Study after study has found that CNN has given copious amounts of coverage to Trump, though other news outlets have hardly shied away from the quotable candidate. Zucker and other CNN officials have responded with two lines of argument: Trump is the Republican front-runner, and Trump says yes to interview requests, while his competitors often balk at coming on air.
“We are covering the story, and he’s been the Republican frontrunner for almost a year now,” said Zucker. “I only wish that CNN had that much power to be able to create a frontrunner on either side … The critics of Donald Trump are looking for people to blame for his rise. There are many people who are either surprised by his strength, or don’t like him, and want to blame someone to explain why he has been this popular.”
Obsession with Trump is something of a logical step for CNN, which added more than 40 staffers to its digital politics team in the run-up to the 2016 contest. Those folks have filed fast-twitch stories on the bottomless CNN.com and have helped the network keep up with campaign-trail developments even as it holds endless debates and town-hall events. That said, Zucker has a history with Trump — as the top executive at NBC Entertainment in the early 2000s, Zucker gave the go-ahead to “The Apprentice,” a move that opened the Trump brand to a national television audience. “There is no question that ‘The Apprentice’ made Trump a bigger celebrity than he already was,” Zucker has said.
In a video interview about her experiences interviewing Trump, Charlotte Triggs of People magazine said, “It’s really interesting, when I was at his office six months ago, I was at his office, people were dropping in just to say hi, the head of CNN just walked in.”

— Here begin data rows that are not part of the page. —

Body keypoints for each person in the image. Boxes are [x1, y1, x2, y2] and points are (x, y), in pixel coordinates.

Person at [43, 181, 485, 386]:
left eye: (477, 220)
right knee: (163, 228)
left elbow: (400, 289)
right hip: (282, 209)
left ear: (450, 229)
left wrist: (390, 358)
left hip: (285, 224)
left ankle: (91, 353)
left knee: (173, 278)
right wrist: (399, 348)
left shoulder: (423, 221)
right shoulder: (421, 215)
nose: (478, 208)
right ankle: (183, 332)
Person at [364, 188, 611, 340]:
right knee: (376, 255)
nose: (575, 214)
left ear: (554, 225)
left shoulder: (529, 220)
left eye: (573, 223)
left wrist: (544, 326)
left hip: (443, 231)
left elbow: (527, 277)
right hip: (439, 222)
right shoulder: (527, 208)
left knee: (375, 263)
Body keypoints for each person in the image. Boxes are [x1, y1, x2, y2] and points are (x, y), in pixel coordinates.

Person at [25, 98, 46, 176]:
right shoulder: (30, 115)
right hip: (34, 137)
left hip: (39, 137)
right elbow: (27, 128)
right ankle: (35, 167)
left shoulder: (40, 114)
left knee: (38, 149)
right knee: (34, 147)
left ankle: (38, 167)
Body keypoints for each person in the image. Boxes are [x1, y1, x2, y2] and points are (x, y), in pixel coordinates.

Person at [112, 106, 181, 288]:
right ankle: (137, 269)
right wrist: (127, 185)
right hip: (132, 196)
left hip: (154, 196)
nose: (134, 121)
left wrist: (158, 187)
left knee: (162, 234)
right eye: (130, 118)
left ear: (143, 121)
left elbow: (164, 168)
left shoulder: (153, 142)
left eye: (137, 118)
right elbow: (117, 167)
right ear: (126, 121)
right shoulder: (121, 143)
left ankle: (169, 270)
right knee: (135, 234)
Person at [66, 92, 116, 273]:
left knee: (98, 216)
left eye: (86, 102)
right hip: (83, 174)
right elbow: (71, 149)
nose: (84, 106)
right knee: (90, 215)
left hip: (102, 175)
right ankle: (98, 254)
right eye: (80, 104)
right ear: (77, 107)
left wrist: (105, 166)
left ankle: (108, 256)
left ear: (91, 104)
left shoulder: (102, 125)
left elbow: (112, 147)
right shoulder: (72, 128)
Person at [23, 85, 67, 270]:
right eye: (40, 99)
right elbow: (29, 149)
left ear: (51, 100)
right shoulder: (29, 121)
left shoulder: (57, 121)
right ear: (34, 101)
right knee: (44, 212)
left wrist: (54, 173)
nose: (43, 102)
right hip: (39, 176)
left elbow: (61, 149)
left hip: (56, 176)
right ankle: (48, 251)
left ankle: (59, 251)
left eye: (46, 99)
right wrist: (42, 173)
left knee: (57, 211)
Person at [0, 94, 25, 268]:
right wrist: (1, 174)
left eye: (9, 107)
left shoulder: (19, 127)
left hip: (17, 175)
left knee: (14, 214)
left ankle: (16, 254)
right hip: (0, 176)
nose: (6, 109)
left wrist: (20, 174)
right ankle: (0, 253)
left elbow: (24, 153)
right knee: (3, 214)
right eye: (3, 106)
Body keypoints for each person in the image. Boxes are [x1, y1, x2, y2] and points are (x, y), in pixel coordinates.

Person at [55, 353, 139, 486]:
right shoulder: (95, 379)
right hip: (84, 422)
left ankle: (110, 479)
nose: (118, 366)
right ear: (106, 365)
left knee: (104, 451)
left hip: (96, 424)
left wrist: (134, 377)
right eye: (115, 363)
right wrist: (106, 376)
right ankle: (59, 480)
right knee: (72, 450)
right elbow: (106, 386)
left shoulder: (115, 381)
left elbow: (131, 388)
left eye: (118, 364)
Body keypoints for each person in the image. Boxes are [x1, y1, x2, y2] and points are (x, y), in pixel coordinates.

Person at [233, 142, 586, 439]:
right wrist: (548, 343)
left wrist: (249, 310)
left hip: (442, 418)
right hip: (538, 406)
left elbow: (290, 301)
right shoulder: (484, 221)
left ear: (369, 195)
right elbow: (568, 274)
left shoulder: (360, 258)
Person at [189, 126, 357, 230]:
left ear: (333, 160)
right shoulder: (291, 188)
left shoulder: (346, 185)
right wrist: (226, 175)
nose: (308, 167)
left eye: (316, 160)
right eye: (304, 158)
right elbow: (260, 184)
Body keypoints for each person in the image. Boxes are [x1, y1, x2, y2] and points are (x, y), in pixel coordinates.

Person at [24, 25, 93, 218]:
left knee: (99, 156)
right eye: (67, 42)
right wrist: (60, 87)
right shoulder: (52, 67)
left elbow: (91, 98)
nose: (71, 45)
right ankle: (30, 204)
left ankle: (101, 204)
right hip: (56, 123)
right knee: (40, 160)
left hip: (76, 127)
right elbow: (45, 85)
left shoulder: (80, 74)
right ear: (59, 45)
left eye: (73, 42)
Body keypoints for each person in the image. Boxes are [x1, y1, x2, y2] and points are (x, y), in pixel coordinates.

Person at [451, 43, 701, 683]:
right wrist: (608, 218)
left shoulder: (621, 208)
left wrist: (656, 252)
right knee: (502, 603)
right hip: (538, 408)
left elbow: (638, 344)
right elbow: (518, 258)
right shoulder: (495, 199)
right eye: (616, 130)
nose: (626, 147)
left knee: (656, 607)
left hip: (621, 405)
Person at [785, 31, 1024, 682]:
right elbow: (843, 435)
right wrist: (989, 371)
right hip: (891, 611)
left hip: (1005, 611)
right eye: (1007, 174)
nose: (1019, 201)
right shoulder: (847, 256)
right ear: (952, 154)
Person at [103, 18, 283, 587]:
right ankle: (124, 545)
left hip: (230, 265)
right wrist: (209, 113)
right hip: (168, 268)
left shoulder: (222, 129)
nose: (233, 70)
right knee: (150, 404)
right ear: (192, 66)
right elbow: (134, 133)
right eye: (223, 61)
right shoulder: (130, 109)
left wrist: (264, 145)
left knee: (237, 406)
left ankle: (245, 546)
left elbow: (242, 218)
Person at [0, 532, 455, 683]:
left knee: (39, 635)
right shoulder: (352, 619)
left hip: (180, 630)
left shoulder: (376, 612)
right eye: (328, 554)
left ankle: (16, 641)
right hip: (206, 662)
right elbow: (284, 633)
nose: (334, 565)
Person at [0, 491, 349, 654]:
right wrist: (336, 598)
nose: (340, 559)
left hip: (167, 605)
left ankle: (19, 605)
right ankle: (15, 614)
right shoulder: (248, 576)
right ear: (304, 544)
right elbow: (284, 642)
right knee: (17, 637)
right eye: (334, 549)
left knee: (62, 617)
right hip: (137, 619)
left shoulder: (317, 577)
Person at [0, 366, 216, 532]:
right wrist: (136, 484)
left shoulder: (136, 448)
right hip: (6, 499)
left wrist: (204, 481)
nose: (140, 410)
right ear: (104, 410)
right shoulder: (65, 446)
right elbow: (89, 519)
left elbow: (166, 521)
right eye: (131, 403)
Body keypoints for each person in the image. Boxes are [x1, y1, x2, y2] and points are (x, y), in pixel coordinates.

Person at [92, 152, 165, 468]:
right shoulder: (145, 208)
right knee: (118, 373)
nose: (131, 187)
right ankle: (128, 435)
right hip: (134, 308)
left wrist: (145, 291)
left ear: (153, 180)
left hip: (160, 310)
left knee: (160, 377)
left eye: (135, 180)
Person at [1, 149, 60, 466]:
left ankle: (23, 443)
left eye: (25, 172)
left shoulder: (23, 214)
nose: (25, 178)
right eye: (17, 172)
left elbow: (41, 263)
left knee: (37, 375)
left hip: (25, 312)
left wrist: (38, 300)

Has Zucker’s own ties with Trump driven CNN’s own coverage? That’s hard to say, given Zucker’s own programming instincts. As the whole world learned after Flight MH370’s disappearance in March 2014, the Zucker-led CNN likes nothing more than to promulgate wall-to-wall coverage of a big news event. And when Zucker started scaling up his political reporting operation, the notion of a Trump presidential candidacy was a matter of snickering skepticism among the cognoscenti.
Zucker told the Guardian that CNN was holding Trump’s “feet to the fire” and cited a town hall event in which Anderson Cooper fired tough questions at the candidate. And he spoke of an evolving approach to doing cable news: “It used to be CNN and other television outlets were founded on this idea of a news wheel. You give us 22 minutes and we’ll give you the world. But that’s not the way people consume news and information any more. So on television we are going to go much deeper on the one, two or three stories of real significance or interest that day, and we are going to satisfy all your news needs and questions digitally.”
Bolding added to dispute a talking point: Sure, TV news may be focusing its coverage more on just a couple of stories, but that’s not to say that the treatment is “deeper.” It’s just often more repetitive.